I love your truth-telling to both the Black and Jewish communities. Sadly, we live in an age when appearances seem to carry much more weight than the truth. This reality-check you’ve written is much needed and appreciated. Thanks.
Thank you for this well-reasoned and measured response to a politically motivated cause célèbre masquerading as “righteous indignation” for a just cause. Kyrie Irving appears to be in a modern equivalent of a witch hunt/trial while BLM & others continue to practice their Marxist sorcery to bilk billions from beguiled victims. Such a shanda!!
Kyrie Irving could use this information to leverage the NBA pressure he’s facing. He can take responsibility for this actions once he understands how complexed the rhetoric goes.
Question: How do you feel about the 1619 project as a historical work? I did not see the project itself as a problem. The separate agenda is clearly not focused on broadening or improving the lives of African Americans. But the history was useful to me as a naturalized citizen who never gets to speak to African Americans about their histories.

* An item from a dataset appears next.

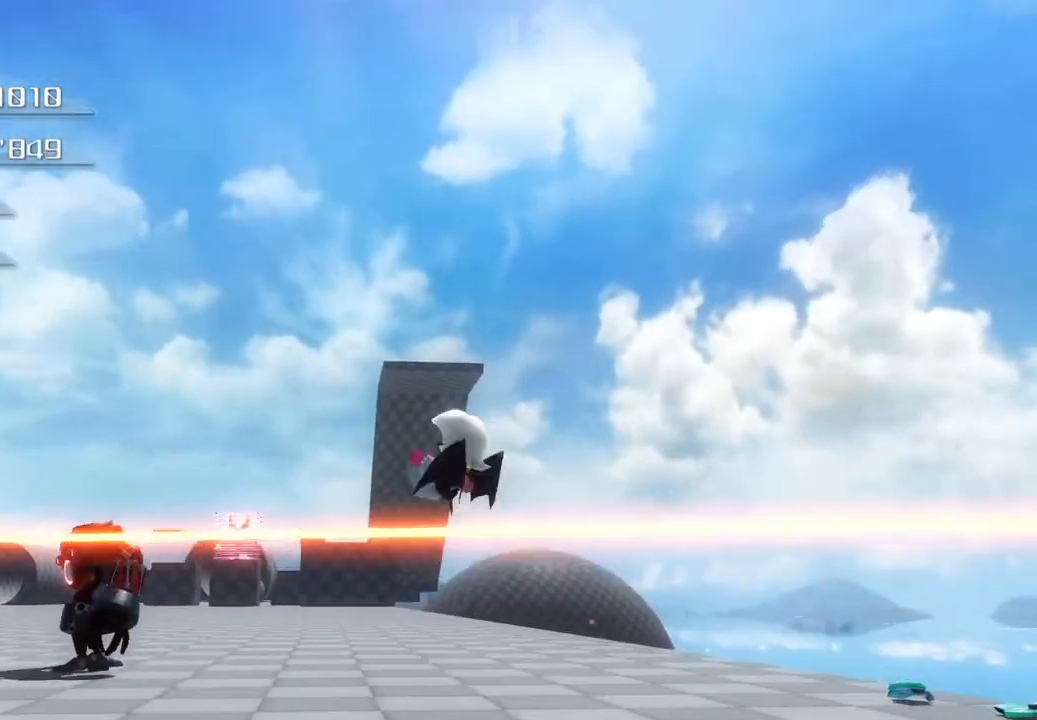
{"buttons": [], "left_stick": "center", "right_stick": "center", "events": [[168, "left_stick", "center"], [268, "left_stick", "down"], [335, "left_stick", "center"], [351, "CROSS", "up"]]}
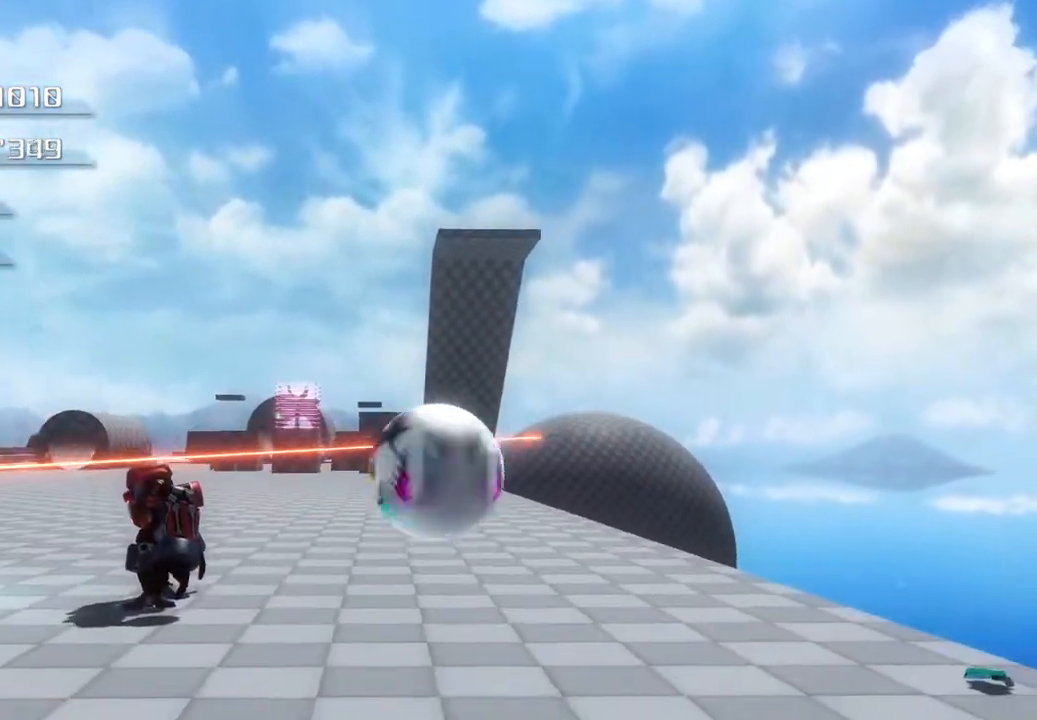
{"buttons": [], "left_stick": "center", "right_stick": "center", "events": []}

"'We’ve been very deliberate in saying that the violence and pain and hurt that’s experienced on a daily basis by black folks at the hands of a repressive system should also be visited upon, to a degree, to those who think that they can just retreat to white [read: Jewish] affluence,' the BLM-LA co-founder ranted."
Don't do that Mr. Washington. There are a lot of people who are anti-white; you can't just declare that they are thereby also anti-semitic. Same thing with conflating anti-Zionism with anti-semitism. There are ultra-orthodox Jewish anti-Zionists, obviously, it's possible to be anti-Zionist.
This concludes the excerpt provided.